+++ Excerpted passage
Pretrained Cross-Encoders

This page lists available pretrained Cross-Encoders. Cross-Encoders require the input of a text pair and output a score 0…1. They do not work for individual sentences and they don’t compute embeddings for individual texts.

BiEncoder

MS MARCO

MS MARCO Passage Retrieval is a large dataset with real user queries from Bing search engine with annotated relevant text passages.

These models can be used like this:

from sentence_transformers import CrossEncoder
model = CrossEncoder('model_name', max_length=512)
scores = model.predict([('Query1', 'Paragraph1'), ('Query1', 'Paragraph2')])

#For Example
scores = model.predict([('How many people live in Berlin?', 'Berlin had a population of 3,520,031 registered inhabitants in an area of 891.82 square kilometers.'), 
                        ('How many people live in Berlin?', 'Berlin is well known for its museums.')])
  • cross-encoder/ms-marco-TinyBERT-L-2-v2 - MRR@10 on MS Marco Dev Set: 32.56

  • cross-encoder/ms-marco-MiniLM-L-2-v2 - MRR@10 on MS Marco Dev Set: 34.85

  • cross-encoder/ms-marco-MiniLM-L-4-v2 - MRR@10 on MS Marco Dev Set: 37.70

  • cross-encoder/ms-marco-MiniLM-L-6-v2 - MRR@10 on MS Marco Dev Set: 39.01

  • cross-encoder/ms-marco-MiniLM-L-12-v2 - MRR@10 on MS Marco Dev Set: 39.02

For details on the usage, see Applications - Information Retrieval

MS MARCO Cross-Encoders - More details

SQuAD (QNLI)
++++++
> [Set task]: Copy out word for word the part of the page on pretrained Cross-Encoders above that opens with the words "#For Example" and closes with "for its museums.')])".
+++ Dataset rows
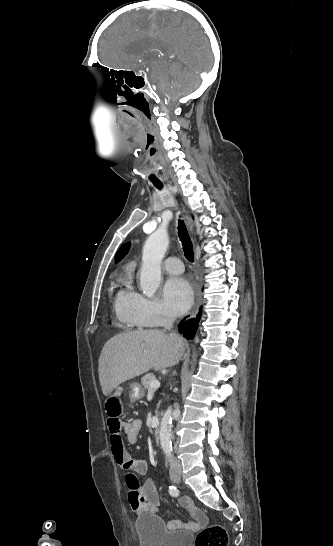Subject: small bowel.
Returning <instances> with one entry per match:
<instances>
[{"label":"small bowel","mask_w":333,"mask_h":546,"mask_svg":"<svg viewBox=\"0 0 333 546\" xmlns=\"http://www.w3.org/2000/svg\"><path fill=\"white\" fill-rule=\"evenodd\" d=\"M114 390L116 393H114L113 396H120L119 393L123 392L124 389L121 386H117ZM107 426L114 460L121 471L127 472L126 484L128 486V497L131 509L135 512L145 511L156 513L158 507L161 505V498L157 491L155 481L149 478L140 485L137 477V474L145 475L147 473L148 464L144 460H133L130 454L124 449L121 438V431H124L129 443H137L142 422L137 419L123 421L120 417L117 421L112 422L107 415ZM180 504L194 519V522L191 523L190 526L197 527L204 524V514L189 498L181 499ZM170 525L173 527H182L184 523L181 521H172L170 522Z\"/></svg>","instance_id":"c3829d8e"}]
</instances>
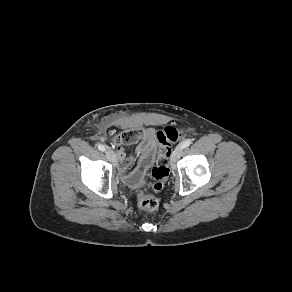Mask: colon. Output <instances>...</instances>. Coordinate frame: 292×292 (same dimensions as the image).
<instances>
[{"label":"colon","instance_id":"obj_1","mask_svg":"<svg viewBox=\"0 0 292 292\" xmlns=\"http://www.w3.org/2000/svg\"><path fill=\"white\" fill-rule=\"evenodd\" d=\"M143 135L141 129L126 130L118 134L115 138L116 144H130L138 140ZM185 130L182 127L167 126L157 132L156 137L159 143V151L156 164L152 169L153 178L152 190L159 192L169 176V161L171 157V146L183 139ZM139 206L146 211H154L158 208V199L151 194L141 193L138 195Z\"/></svg>","mask_w":292,"mask_h":292}]
</instances>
++++++
> [Solution for this problem]:
#For Example
scores = model.predict([('How many people live in Berlin?', 'Berlin had a population of 3,520,031 registered inhabitants in an area of 891.82 square kilometers.'), 
                        ('How many people live in Berlin?', 'Berlin is well known for its museums.')])